TASK INSTRUCTIONS → Retype the listing exactly. Leave out the images.

DATA SEGMENT →
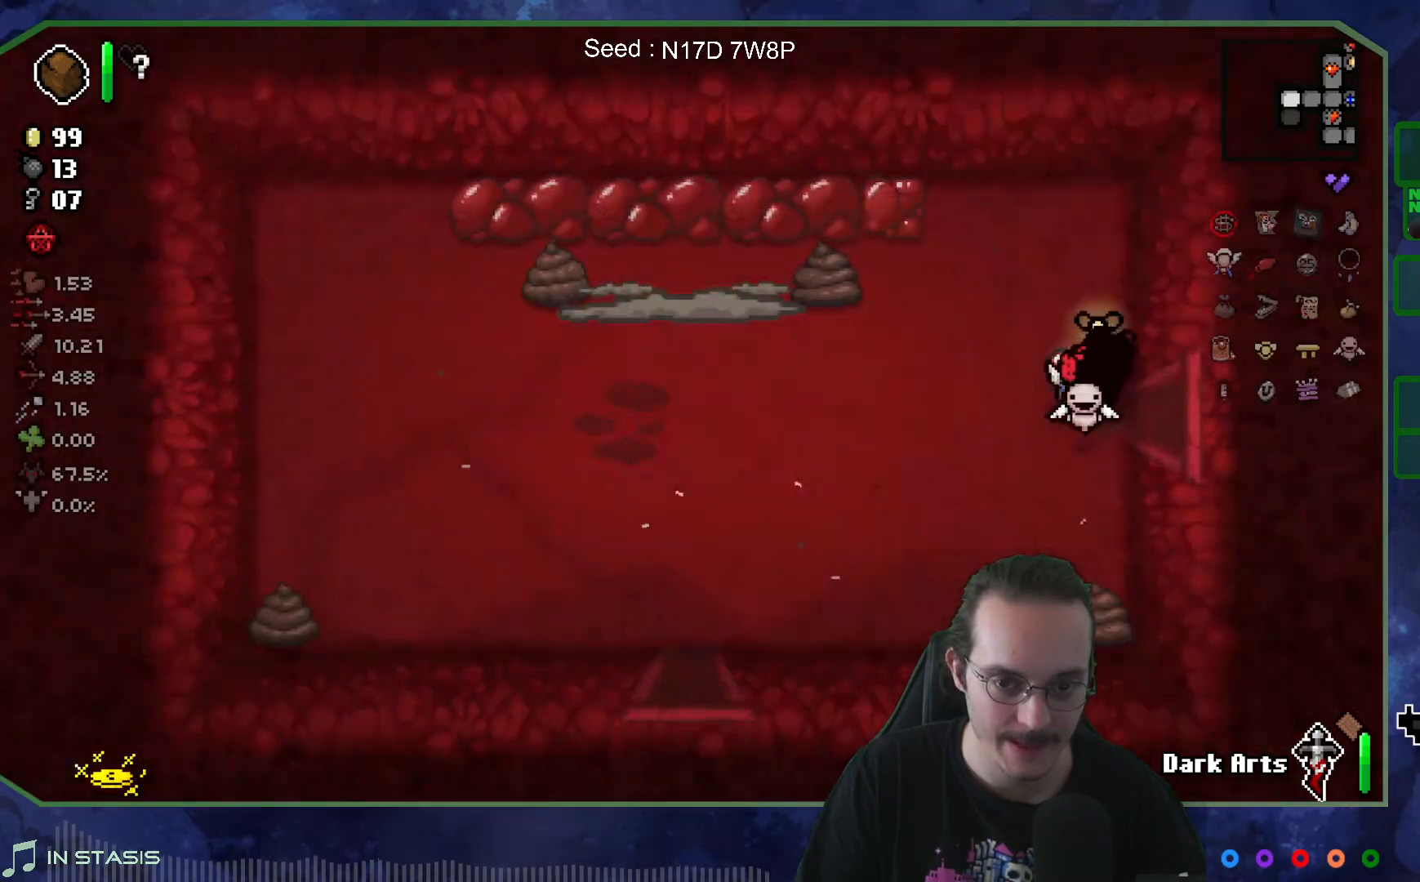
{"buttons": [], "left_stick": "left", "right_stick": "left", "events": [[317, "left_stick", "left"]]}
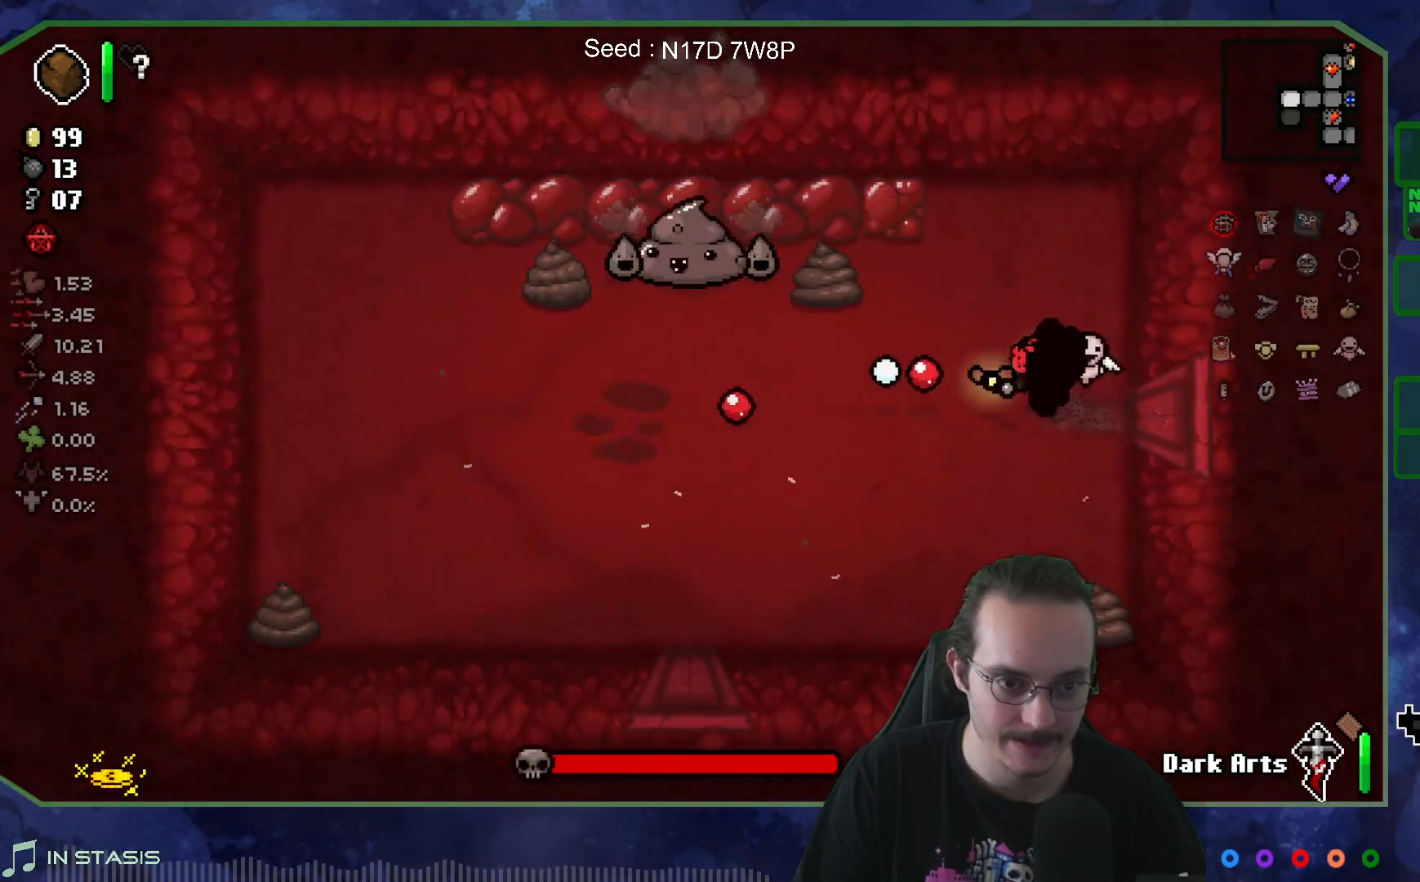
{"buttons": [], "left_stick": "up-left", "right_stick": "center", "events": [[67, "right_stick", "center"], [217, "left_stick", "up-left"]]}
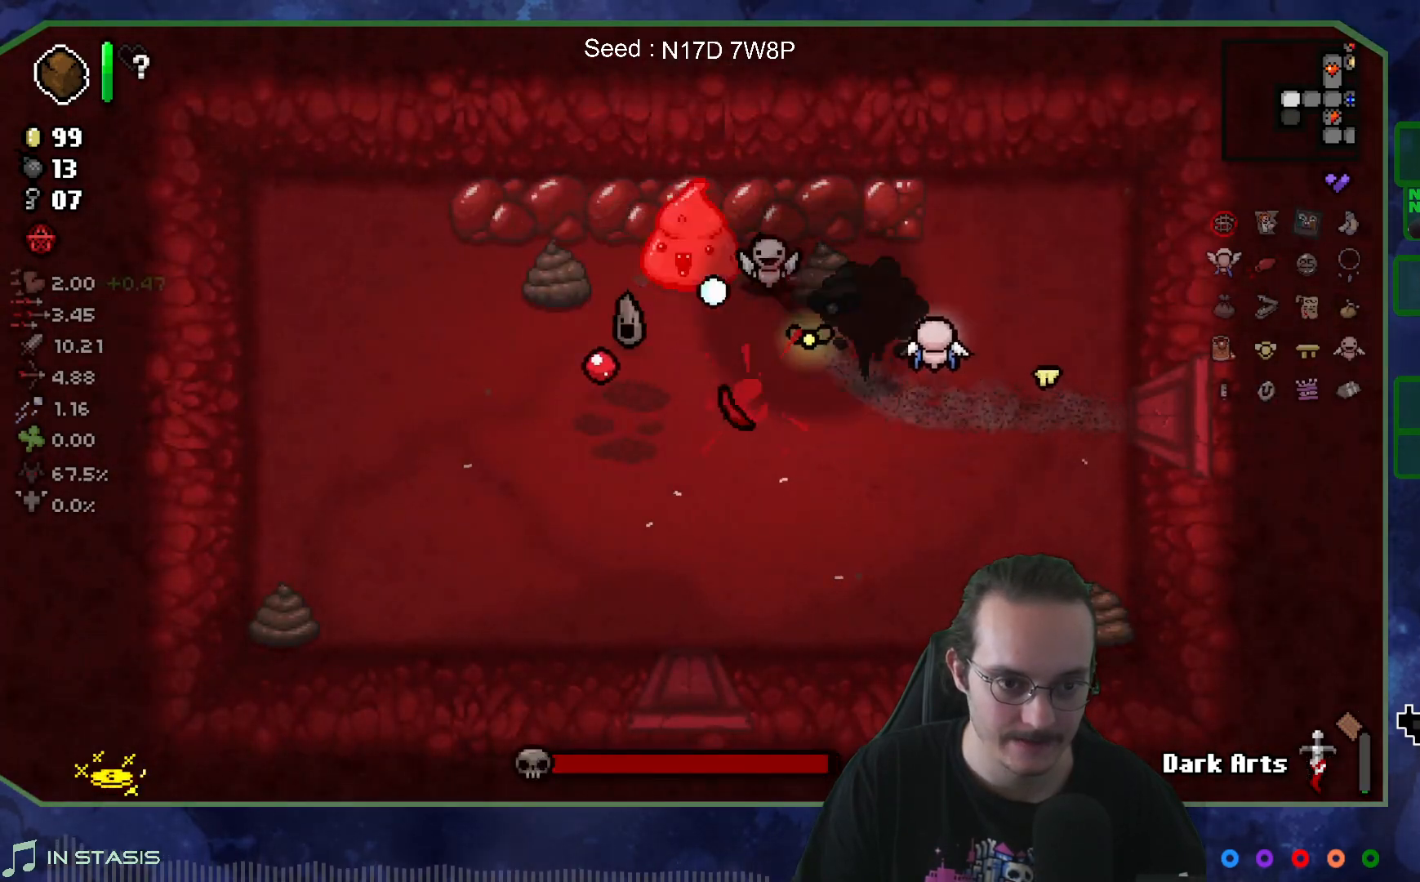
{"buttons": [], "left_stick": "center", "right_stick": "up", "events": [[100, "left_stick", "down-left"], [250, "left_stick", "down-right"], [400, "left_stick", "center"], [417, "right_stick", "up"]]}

TASK SOLUTION →
{"buttons": [], "left_stick": "left", "right_stick": "left", "events": [[317, "left_stick", "left"]]}
{"buttons": [], "left_stick": "up-left", "right_stick": "center", "events": [[67, "right_stick", "center"], [217, "left_stick", "up-left"]]}
{"buttons": [], "left_stick": "center", "right_stick": "up", "events": [[100, "left_stick", "down-left"], [250, "left_stick", "down-right"], [400, "left_stick", "center"], [417, "right_stick", "up"]]}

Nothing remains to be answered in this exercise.